2. Know the rules. Notice I said "know", not "follow" necessarily. Read all the good writing books out there (yes, more reading). On Writing, Elements of Style, Writing the Breakout Novel, all give super great and logical advice. Know the knit-picky rules about adverbs and dialog tags and grammar and cliches. Know the rules, know how to use them, and then do whatever you want. The rules are there for a reason, but they are tools, not chains. You can even break the rules in a bad way and still be not only published but incredibly successful. *ahem* stephanie meyer *ahem*.
3. Get to that thing at your deepest core. This one's a bit harder to explain, but please bare with me. See, the reading and writing rules are all well and good, but that only takes you so far, and its in going beyond that things get very personal. You can have a grammatically impeccable story based on Shakespeare, Dickens, AND Dostoevsky and still have it feel flat and meaningless. The reason Shakespeare and Dickens and Dostoevsky reach us so powerfully is because they let themselves be vulnerable and never let up in their dig into the deepest recesses of human nature. I'm being abstract, and I hope you don't mind if I use myself as an example to help get more specific. Like I said, this is where it gets personal and I can't think of another way explain.

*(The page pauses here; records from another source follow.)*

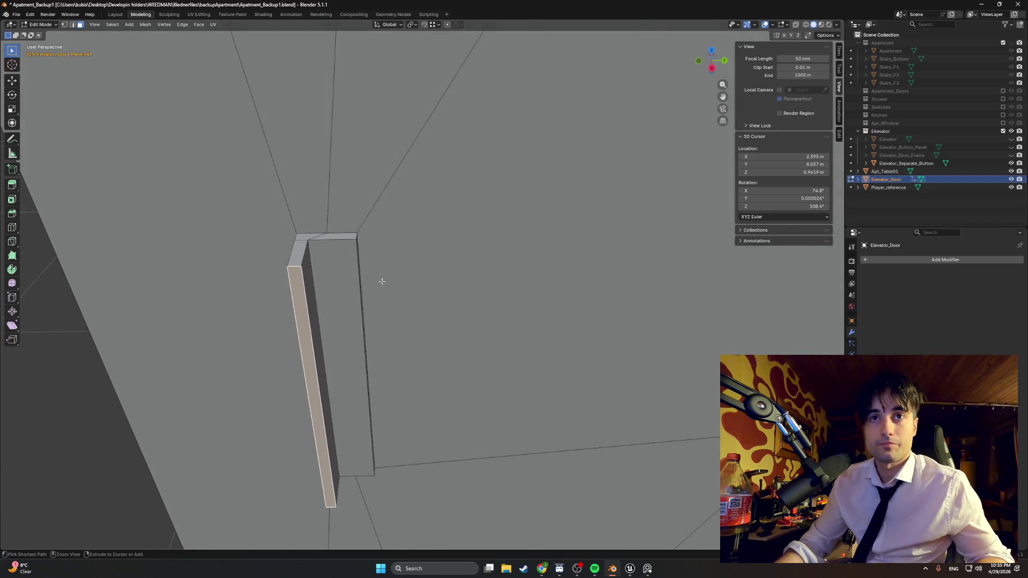
key(ctrl+z)
key(ctrl+z)
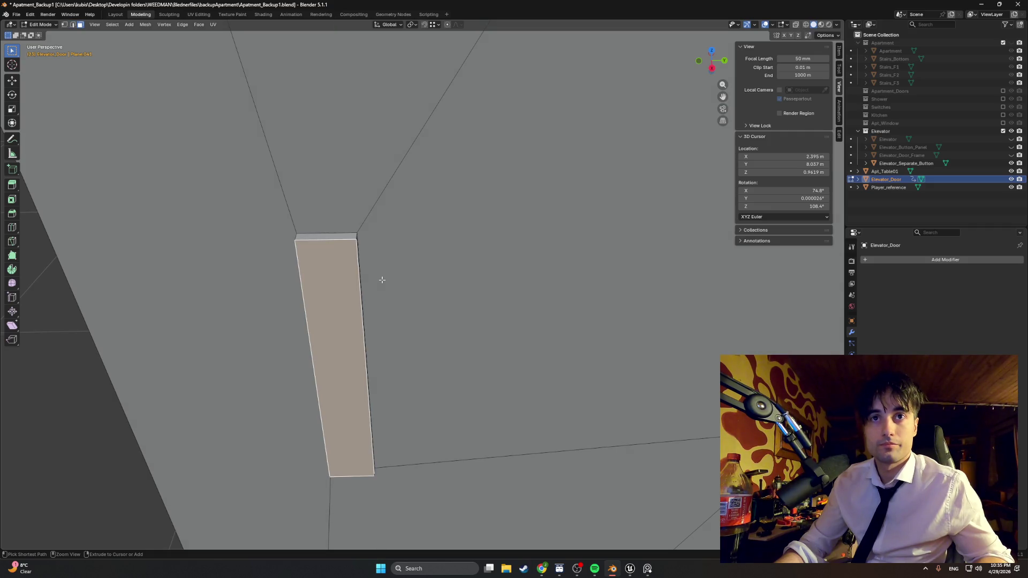
Re-extrude the strip face thinly, add a centred edge loop, and shift it along Y
key(e)
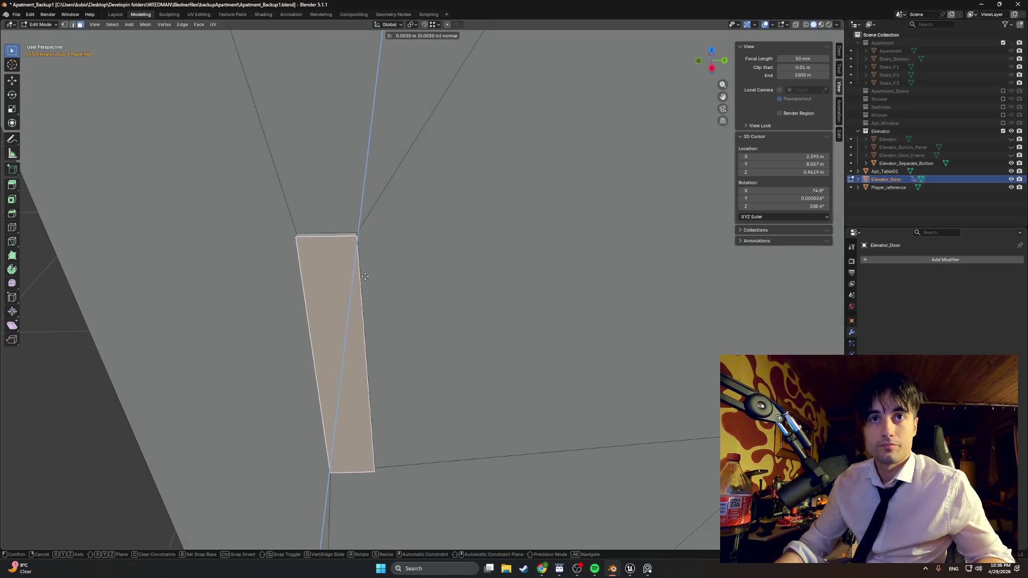
click(365, 276)
mouse_move(360, 275)
middle_down()
mouse_move(331, 283)
mouse_move(340, 280)
middle_up()
key(ctrl+r)
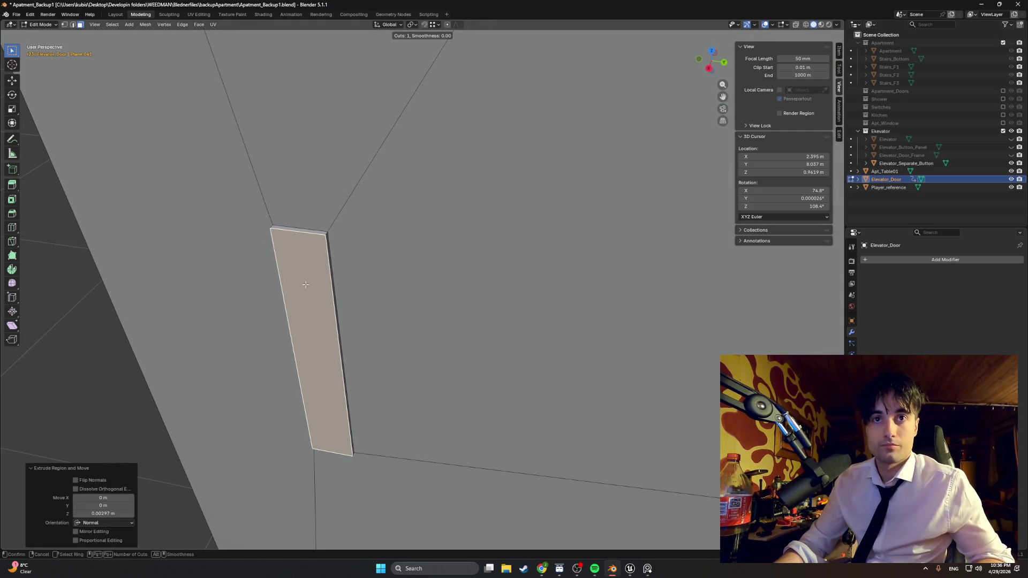
click(301, 361)
right_click(301, 361)
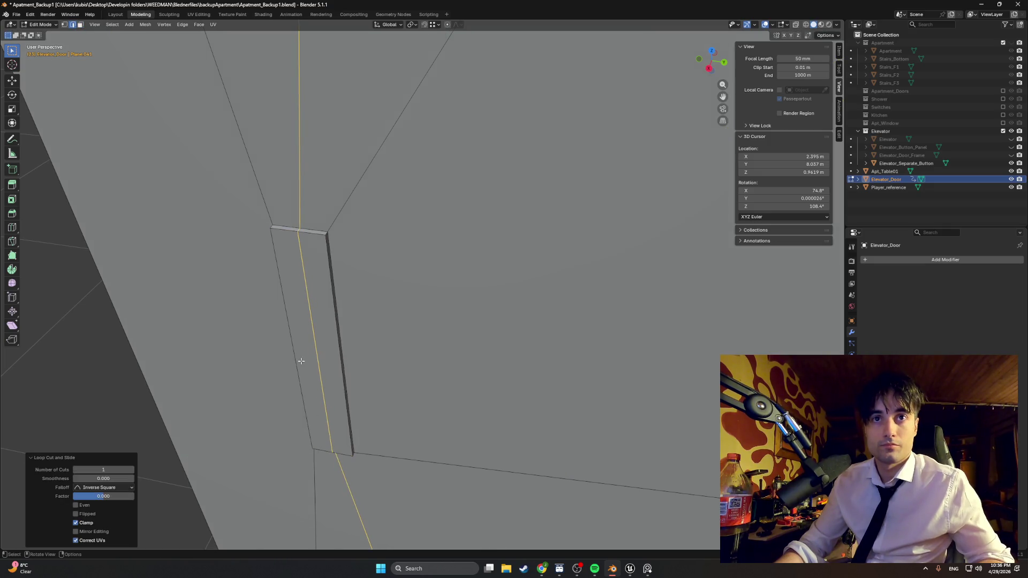
middle_drag(302, 361, 328, 338)
key(g)
key(y)
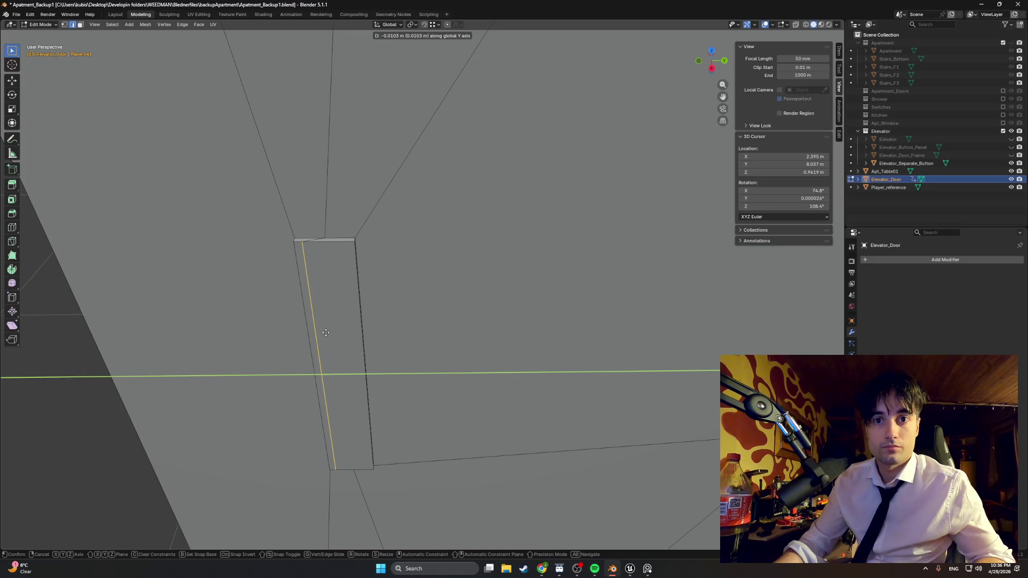
click(325, 333)
Extrude the strip's side face and try a Y shift, then undo it
key(3)
click(305, 315)
middle_drag(305, 314, 309, 342)
key(e)
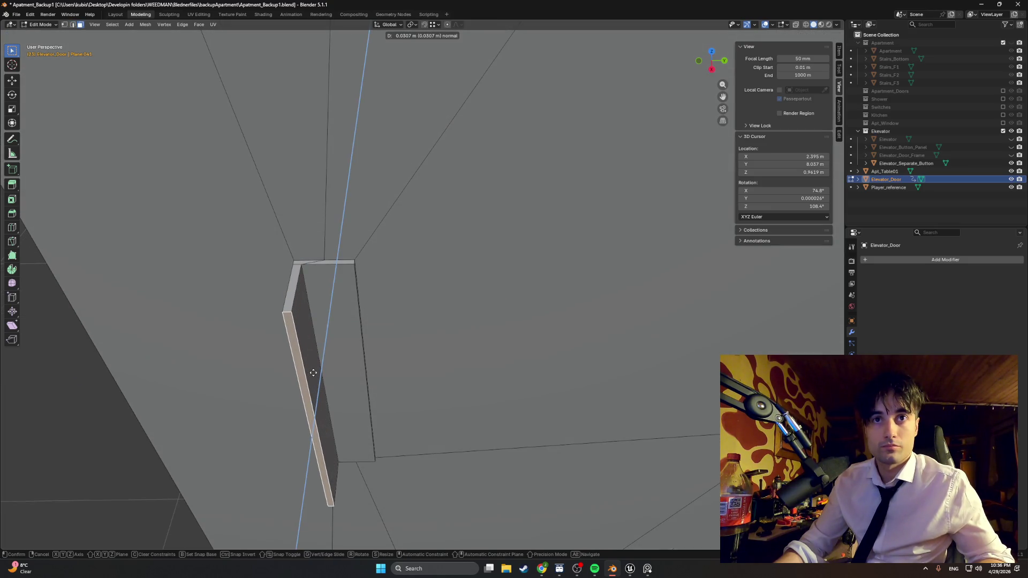
click(314, 367)
key(g)
key(y)
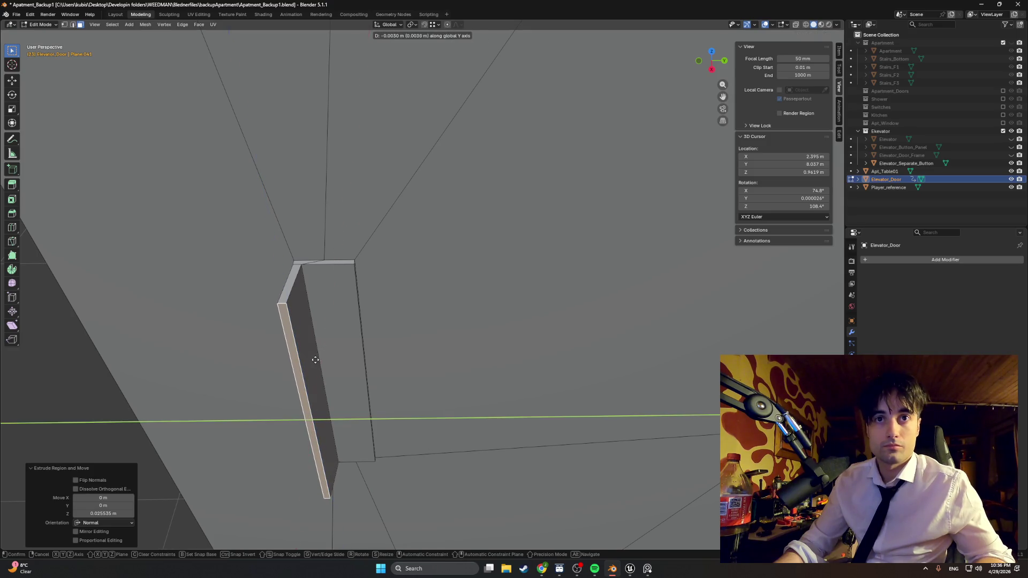
click(315, 359)
key(g)
key(z)
key(z)
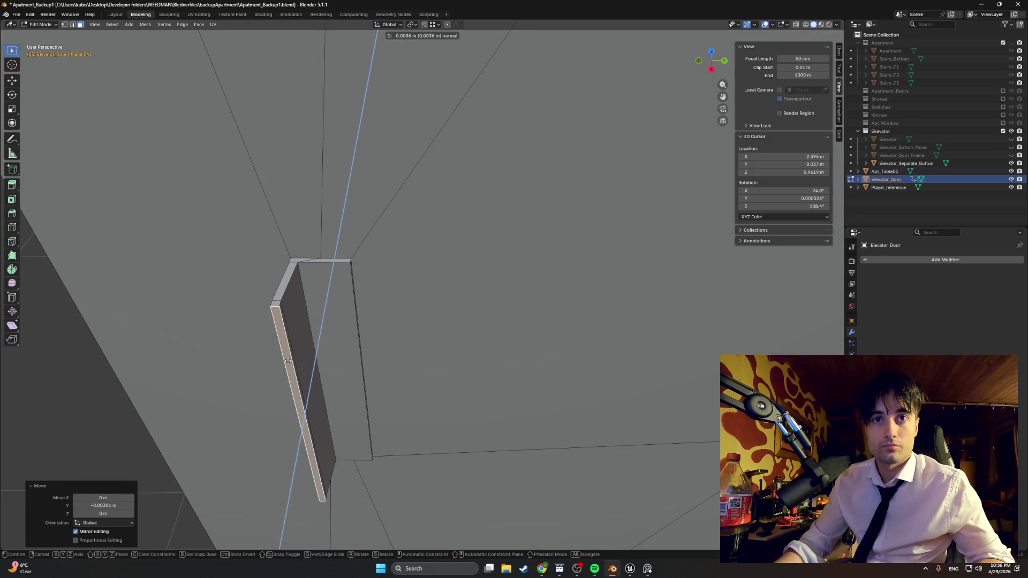
key(Escape)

Here's what I mean by "thing" at your deepest core. Everybody has something, a subject or emotion that shakes you and impacts you in a greater-than-the-sum-of-its-parts kind of way. So, my example: I've got a sister who is 18 months younger than me. She is gorgeous and smart and incredibly talented and organized and is one of those make their bed even on Sundays kind of people. She is kind and generous and has always been able to make friends easily, at least so it appears to me. Not so easy for me. In elementary school there were a couple of years when I had to wear hearing aids, and I remember a time when she had a friend over, and I was sort of tagging along until the friend pulled me aside and told me she just wasn't used to playing with kids with hearing aids. So I went and read a book. Obviously that experience and the emotions and thoughts and ideas about myself that come from that kind of thing have stuck with me like a barnacle, and shaped me in ways both good and not so good.
When I took my first creative writing class in junior high, my relationship with my sister, my feelings of inferiority (my problem, not hers), that was the main fodder I had to work with. It took a while, a few years even, for my teachers to get it out of me, because being that personal and vulnerable and honest can hurt. Even writing the hearing aids story in this blog post twinges a little bit. Fortunately I had teachers who knew how to get it out of me, who were patient and had more confidence in me then I had in myself, and who knew that utter honesty and vulnerability and self-exploration are what make for good writing. Even when I don't write about sibling comparison or self-confidence issues directly, the experience of feeling something and being impacted by it deeply gets you to a point where you can better understand and sympathize with all the other human emotions and human nature in general, and that makes your characters and stories and what you have to say something everyone else can relate to. Universal.
Everyone has something. You probably were thinking of your core issue as you read this. I'm still learning to not be afraid of it, and use it to reach other people. That's the key: if you can get to that core point then you can write from your core, and your writing will have a ring of truth and the superficial, cliche and abstract dilutions will be gone. It can be a little painful, but it is so helpful and worth it, and even personally can be so cathartic and refreshing. Do you have a barnacle?
I hope this makes sense and that it helped at least a little. Any other ideas for becoming a better writer?